With the flexibility of this bridge construction approach, bridges with intricate and distinctive geometric patterns can be built with ease. This strategy works well in situations when it is difficult to transfer prefabricated pieces because of their size or accessibility. Continue Reading: Cast-in-situ Bridge Construction method.

Balanced Cantilever Method

balanced cantilever method

The balanced cantilever bridge construction technique can adopt precast or cast-in-situ methods. Bridge decks of lengths between 50 m and 300 m can be built using the balanced cantilever method.

Building the piers and abutments is completed before starting the deck. The bridge is then built simultaneously in both directions from each pier. This keeps each pier stable and, hence, “balanced” until the various structural components eventually come together and are joined. Prestressed tendons or bars inserted through each unit progressively bind the segments back to the piers. 
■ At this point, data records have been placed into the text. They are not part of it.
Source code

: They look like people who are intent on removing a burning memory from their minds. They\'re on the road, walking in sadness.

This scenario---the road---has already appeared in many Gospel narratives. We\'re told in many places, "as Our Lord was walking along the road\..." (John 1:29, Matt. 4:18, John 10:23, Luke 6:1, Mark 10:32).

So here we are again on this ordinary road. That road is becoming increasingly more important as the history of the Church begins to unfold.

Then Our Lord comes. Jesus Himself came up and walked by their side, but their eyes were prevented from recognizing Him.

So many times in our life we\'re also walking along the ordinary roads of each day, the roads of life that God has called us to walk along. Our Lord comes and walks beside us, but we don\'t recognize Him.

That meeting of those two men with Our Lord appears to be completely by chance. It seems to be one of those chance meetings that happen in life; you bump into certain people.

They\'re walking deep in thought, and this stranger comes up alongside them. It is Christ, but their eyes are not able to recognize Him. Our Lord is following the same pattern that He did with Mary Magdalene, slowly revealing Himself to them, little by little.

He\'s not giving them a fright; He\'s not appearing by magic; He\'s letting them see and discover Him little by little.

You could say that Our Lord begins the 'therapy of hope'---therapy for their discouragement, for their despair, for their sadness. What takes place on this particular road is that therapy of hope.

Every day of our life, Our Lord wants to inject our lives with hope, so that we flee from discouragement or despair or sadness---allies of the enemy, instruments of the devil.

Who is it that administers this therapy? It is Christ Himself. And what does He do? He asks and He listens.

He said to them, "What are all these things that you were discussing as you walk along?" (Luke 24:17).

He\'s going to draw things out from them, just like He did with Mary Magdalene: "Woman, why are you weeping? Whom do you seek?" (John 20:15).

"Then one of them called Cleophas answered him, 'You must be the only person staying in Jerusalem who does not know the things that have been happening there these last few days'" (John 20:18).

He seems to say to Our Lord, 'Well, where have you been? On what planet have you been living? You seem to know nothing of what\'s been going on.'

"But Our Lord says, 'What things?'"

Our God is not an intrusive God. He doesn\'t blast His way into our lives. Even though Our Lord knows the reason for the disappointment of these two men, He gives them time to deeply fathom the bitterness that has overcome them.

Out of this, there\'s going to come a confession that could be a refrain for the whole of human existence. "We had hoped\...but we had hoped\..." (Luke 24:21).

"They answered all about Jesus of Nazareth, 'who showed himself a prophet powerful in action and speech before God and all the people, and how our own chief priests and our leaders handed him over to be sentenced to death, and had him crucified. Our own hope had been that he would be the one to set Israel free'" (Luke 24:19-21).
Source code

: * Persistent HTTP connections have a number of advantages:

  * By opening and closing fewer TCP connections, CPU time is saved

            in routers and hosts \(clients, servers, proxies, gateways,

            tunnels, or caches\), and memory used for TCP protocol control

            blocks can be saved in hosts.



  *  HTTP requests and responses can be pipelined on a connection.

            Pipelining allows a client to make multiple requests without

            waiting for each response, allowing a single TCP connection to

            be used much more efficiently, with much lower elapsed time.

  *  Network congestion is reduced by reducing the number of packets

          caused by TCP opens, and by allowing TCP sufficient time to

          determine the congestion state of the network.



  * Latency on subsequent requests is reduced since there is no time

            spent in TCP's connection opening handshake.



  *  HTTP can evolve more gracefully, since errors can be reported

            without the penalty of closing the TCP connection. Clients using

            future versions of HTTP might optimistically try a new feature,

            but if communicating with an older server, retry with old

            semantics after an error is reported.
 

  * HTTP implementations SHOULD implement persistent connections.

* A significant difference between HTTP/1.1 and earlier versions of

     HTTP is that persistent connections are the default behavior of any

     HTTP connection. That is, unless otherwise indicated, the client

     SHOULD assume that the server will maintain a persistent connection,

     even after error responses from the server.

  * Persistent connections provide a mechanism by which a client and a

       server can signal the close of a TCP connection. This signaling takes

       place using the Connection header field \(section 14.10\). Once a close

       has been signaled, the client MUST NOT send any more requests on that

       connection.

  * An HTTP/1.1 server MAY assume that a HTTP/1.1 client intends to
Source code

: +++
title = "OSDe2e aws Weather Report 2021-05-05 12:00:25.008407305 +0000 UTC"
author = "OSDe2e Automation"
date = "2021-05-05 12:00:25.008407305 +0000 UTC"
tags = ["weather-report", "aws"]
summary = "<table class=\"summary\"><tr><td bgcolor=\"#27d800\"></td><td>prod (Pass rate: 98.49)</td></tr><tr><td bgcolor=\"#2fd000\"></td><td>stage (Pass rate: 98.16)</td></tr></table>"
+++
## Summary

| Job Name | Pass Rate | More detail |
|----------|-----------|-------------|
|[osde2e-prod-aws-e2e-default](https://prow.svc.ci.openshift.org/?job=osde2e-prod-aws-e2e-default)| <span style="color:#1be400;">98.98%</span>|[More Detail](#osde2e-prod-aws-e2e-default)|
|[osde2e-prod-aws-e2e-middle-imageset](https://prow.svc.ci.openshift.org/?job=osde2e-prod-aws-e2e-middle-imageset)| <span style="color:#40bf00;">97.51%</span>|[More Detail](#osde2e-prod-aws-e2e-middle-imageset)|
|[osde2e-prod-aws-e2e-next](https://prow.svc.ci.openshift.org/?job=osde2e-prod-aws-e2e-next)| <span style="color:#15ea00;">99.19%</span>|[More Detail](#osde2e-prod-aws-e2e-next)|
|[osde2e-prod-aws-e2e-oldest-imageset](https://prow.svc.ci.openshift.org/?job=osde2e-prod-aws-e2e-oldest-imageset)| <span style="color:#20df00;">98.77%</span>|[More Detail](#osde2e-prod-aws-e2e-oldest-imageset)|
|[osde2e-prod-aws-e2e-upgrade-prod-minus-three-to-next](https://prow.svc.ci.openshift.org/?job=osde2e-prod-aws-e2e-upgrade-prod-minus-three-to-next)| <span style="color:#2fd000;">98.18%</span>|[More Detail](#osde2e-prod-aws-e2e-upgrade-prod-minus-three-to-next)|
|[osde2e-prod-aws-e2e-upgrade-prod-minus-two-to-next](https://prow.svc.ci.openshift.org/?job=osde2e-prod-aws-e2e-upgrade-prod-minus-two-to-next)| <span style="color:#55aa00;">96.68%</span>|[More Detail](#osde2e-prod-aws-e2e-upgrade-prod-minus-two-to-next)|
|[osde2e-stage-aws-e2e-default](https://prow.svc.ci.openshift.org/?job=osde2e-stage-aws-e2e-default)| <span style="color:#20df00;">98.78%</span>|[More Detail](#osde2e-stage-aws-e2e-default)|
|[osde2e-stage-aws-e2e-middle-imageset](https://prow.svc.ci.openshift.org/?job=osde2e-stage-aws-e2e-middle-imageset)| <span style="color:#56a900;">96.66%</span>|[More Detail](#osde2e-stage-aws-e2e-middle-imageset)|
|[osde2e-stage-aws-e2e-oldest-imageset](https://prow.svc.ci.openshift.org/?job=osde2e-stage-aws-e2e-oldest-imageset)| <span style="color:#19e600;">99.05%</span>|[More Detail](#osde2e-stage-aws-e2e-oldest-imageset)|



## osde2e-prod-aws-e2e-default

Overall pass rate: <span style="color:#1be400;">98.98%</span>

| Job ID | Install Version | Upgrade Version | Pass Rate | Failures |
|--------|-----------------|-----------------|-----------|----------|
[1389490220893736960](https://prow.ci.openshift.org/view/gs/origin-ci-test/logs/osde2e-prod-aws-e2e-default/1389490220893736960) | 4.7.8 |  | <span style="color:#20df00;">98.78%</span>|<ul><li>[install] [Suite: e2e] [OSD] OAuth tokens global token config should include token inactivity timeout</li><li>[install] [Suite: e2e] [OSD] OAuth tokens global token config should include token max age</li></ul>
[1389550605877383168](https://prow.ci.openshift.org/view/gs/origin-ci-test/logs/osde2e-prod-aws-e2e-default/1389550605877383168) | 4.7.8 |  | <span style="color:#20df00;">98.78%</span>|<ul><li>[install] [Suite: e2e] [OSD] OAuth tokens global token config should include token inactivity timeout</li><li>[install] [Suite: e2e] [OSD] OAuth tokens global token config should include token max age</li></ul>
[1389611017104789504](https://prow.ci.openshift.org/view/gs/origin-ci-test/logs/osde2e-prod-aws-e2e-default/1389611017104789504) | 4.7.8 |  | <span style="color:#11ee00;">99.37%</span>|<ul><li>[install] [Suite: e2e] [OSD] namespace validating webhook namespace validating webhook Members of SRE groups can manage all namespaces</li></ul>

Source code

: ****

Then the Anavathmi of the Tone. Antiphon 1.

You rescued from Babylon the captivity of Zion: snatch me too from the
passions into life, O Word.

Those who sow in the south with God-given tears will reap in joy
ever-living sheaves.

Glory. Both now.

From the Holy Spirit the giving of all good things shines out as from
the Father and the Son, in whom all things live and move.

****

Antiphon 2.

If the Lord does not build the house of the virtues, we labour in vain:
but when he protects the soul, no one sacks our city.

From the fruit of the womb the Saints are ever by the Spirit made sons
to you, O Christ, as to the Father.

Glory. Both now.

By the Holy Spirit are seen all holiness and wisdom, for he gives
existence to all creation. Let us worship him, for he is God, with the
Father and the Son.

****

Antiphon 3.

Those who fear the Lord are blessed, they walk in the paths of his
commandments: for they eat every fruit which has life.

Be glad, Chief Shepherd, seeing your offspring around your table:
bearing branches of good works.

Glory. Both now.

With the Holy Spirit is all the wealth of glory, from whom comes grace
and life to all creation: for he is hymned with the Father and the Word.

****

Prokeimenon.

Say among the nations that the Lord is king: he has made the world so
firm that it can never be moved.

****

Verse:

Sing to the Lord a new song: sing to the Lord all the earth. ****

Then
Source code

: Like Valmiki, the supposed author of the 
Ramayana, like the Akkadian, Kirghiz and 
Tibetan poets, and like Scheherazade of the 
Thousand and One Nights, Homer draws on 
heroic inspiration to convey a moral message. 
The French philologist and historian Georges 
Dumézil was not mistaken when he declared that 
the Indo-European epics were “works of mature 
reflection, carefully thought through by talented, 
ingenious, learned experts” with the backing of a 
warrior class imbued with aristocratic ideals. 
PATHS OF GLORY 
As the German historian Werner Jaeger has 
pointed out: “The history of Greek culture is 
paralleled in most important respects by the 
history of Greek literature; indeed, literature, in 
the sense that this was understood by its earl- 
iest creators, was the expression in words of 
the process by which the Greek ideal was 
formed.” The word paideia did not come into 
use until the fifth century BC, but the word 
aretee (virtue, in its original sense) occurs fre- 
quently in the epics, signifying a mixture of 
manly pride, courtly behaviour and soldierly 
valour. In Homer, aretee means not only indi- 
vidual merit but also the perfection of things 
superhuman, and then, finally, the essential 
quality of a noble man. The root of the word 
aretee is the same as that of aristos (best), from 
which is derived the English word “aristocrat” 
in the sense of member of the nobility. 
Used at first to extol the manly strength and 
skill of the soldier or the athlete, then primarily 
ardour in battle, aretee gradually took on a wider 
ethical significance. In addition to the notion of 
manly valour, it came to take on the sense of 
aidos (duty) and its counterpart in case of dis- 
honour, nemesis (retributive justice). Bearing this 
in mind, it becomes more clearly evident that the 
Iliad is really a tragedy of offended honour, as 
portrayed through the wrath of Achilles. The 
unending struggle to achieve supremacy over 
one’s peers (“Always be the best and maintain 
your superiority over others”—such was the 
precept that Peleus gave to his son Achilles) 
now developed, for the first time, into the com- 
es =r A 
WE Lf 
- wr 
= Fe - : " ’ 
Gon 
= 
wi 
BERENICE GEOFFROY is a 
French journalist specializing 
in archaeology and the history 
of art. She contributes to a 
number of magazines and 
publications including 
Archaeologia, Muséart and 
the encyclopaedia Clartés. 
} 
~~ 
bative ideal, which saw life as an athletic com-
Span by Span Casting method

span by span casting method

Although this technique has seen numerous developments, it is still linked to the cantilever construction method and is thought to be one of the most cost-effective and fastest means of bridge construction.

The technique works for long bridges and viaducts with a maximum individual span of 60 meters. Starting at one abutment, decks are built constantly by assembling components for the bridge’s other end. Segments can be positioned using an assembly truss, which is the method that is used more frequently, or a temporary mast system. 

Incremental Launching Method

Incremental Launching Method

The Incremental Launching Method (ILM) is mostly used for steel girders or continuous concrete bridges. The ILM involves constructing a part of the bridge superstructure on an abutment and then pushing the structure outward towards the first pier and then to the next pier. This way, the bridge deck is extended incrementally to span the obstacle. The ILM technique allows the construction of bridge decks longer than 250 m.  

With the ILM approach, bridge construction over deep valleys, steeply sloping water crossings, or ecologically sensitive areas becomes less difficult. Compared to traditional construction, the incremental launching method (ILM) for bridge construction may have benefits such as less environmental disturbance, a more concentrated work area for superstructure assembly, and higher worker safety due to the improved construction technique. 

These are the major bridge construction methods that are followed worldwide. However, engineers might adopt a combination type to accomplish a specific challenge, depending on the situation and other factors. Also, since bridge constructions are complex, time-consuming, and expensive projects, developing new techniques to create safe and enduring structures for less is a continuous endeavor of civil engineering.